Glasser notes that budget pressure on local governments can prompt them to encourage development.

As the debate over flood and infrastructure went on John Brookes and his wife Sue were cleaning up their 200-year-old sandstone home in Windsor.

John and Sue Brookes cleaning up floating debris in the backyard of their Thompson Square home in Windsor.

John and Sue Brookes cleaning up floating debris in the backyard of their Thompson Square home in Windsor. Credit:Louise Kennerley

The lower floor had been inundated on Tuesday, but sandbags kept the sludge out and, he says, sandstone cleans-up well.

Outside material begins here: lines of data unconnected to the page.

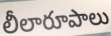
లీలారూపాలు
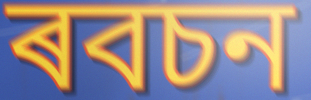
ৰবচন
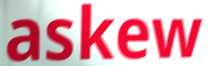
askew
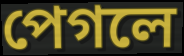
পেগলে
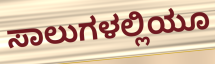
ಸಾಲುಗಳಲ್ಲಿಯೂ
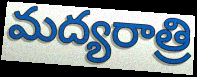
మద్యరాత్రి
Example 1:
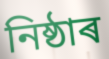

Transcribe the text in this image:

নিষ্ঠাৰ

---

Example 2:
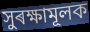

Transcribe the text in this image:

সুৰক্ষামূলক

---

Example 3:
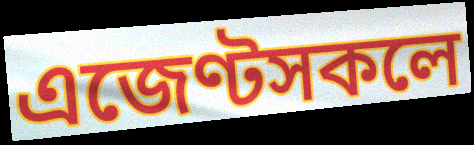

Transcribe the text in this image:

এজেণ্টসকলে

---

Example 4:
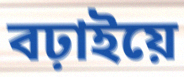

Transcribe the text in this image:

বঢ়াইয়ে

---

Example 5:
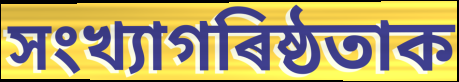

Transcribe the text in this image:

সংখ্যাগৰিষ্ঠতাক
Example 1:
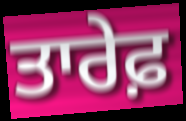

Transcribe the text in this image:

ਤਾਰੇਫ਼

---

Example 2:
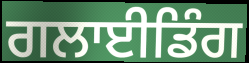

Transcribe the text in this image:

ਗਲਾਈਡਿੰਗ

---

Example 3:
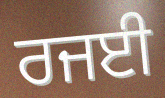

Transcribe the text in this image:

ਰਜਈ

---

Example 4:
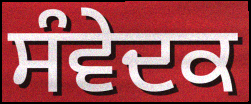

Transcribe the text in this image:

ਸੰਵੇਦਕ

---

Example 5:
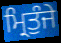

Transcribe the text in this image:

ਮ੍ਰਿਤੁੰਜੇ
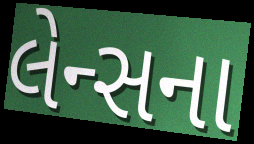
લેન્સના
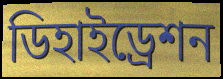
ডিহাইড্রেশন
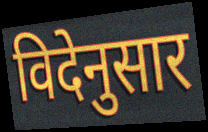
विदेनुसार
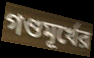
গণ্ডমূর্খের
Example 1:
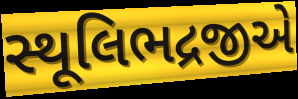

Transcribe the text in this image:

સ્થૂલિભદ્રજીએ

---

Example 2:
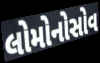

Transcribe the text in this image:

લોમોનોસોવ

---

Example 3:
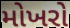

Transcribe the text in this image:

મોખરો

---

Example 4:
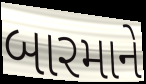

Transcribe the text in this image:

બારમાને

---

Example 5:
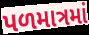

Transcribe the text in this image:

પળમાત્રમાં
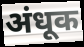
अंधूक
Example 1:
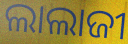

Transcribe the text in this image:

ଲାଲାଜୀ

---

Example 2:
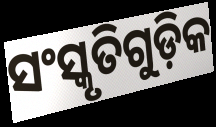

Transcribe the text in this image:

ସଂସ୍କୃତିଗୁଡ଼ିକ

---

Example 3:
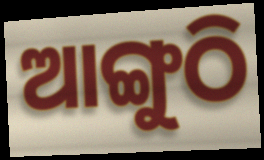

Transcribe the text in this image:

ଆଙ୍ଗୁଠି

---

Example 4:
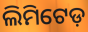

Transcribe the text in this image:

ଲିମିଟେଡ଼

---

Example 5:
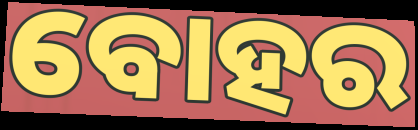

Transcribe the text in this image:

ବୋହର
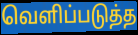
வெளிப்படுத்த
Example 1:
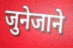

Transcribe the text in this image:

जुनेजाने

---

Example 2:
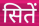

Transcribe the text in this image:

सितें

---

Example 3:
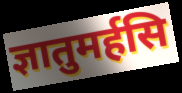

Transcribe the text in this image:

ज्ञातुमर्हसि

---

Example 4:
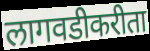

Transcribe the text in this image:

लागवडीकरीता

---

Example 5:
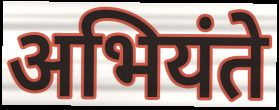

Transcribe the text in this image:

अभियंते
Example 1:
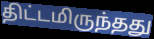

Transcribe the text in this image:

திட்டமிருந்தது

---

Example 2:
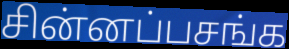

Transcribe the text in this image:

சின்னப்பசங்க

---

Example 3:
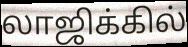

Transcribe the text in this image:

லாஜிக்கில்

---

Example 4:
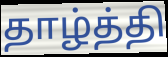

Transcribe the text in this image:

தாழ்த்தி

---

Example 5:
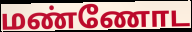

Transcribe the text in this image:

By Friday afternoon the yard had dried so well he ran the mower over it while inside he had ribbons dunked in eucalyptus oil blowing from fans to sort out the musty smell.

“We’re not going to leave the area, we love it,” he says. “We’ve been here all our lives.”

His first memory of the summer fires today is not the horror, but the sense of community drawing together.

“When the fires come you go and help out your mates who get hit, when the floods come you do the same. It is part of life around here and people know it.”

Besides, says Brookes, whose son is an environmental scientist, climate change is going to hit everyone, not just those who live in the valley.